Sevilla es una ciudad que, de tanto mirarse en el espejo, ha dejado de verse. Tiene irritación de ombligo. Giralditis. No sabe ya distinguir la canela del clavo y a veces se permite errores que en cualquier otro lugar serían imperdonables. Sé que lo que voy a escribir ahora no va a gustarle a Robles, pero como no tengo que justificarme con él porque lo quiero de verdad, voy a llegar hasta el final. Sevilla le debe un atril. Y él le debe a Sevilla un chaqué. Esta ciudad ha escogido para sus grandes oraciones a poetas de la talla de Joaquín Romero Murube, Pemán, Montero Galvache, Joaquín Caro Romero, Burgos o Murciano.
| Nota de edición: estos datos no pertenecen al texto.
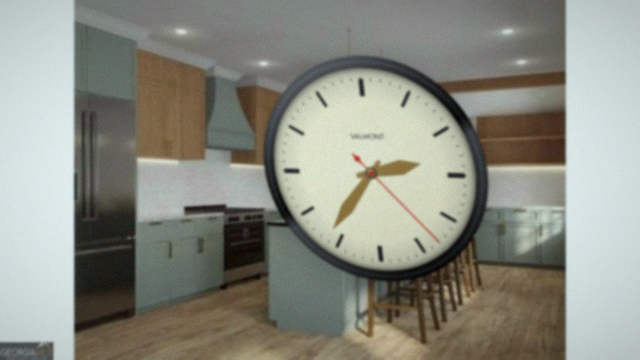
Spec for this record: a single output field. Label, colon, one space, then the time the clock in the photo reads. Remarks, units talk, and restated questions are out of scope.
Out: 2:36:23
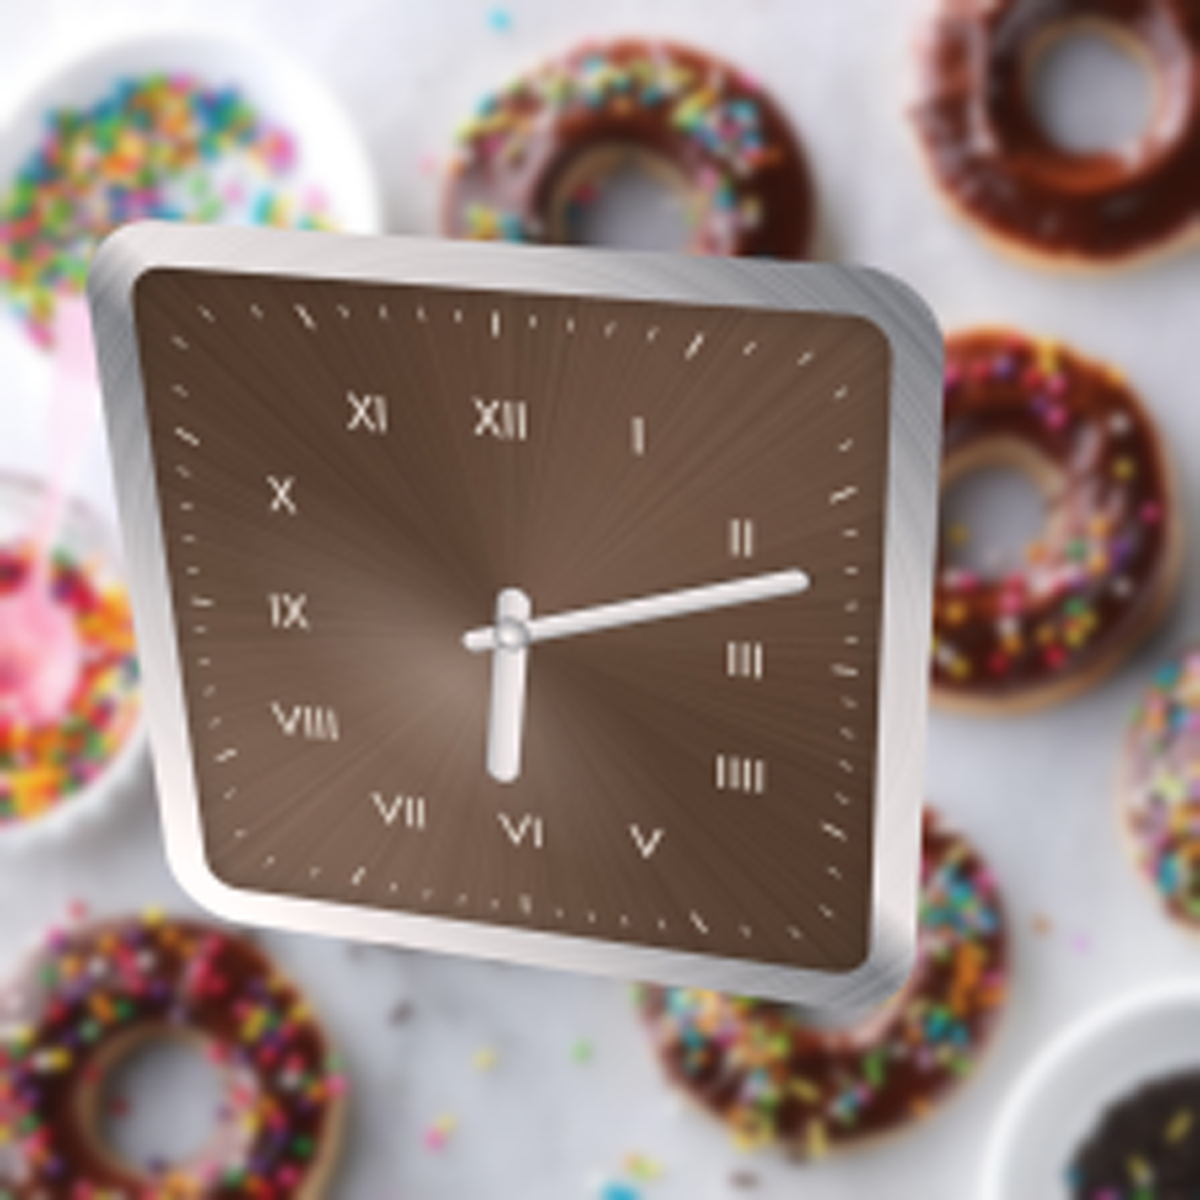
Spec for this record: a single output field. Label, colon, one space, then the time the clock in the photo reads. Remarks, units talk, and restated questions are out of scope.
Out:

Pero también ha consentido que se hayan ido sin hacer el paseíllo genios de nuestras letras como Rafael Montesinos, Juan Sierra, Rafael Laffón o Adriano del Valle, por no hablar de autores vivos como Manuel Mantero. Por eso no puede permitirse más equivocaciones. A Paco Robles lo ha llamado una institución que está a punto de cumplir 350 años para desempeñar el papel que antes le dio a Muñoz Rojas, el marqués de Tamarón, Gonzalo Anes, Eduardo Ybarra, Enrique Múgica, Manuel Olivencia, José Rodríguez de la Borbolla, Carlos Herrera, Ignacio Camacho, Soledad Becerril o Eduardo Serra. Ese atril es una de las mejores cribas de esta tierra. Allí veremos a un coloso haciéndole el quite a otro coloso con una tanda faraónica y su media. Pero yo voy a ir echando en la alcancía todo lo que tengo para que, algún día, pueda pagar lo que vale ver a Robles poniendo bocabajo la Maestranza. Con servidor de capitalista.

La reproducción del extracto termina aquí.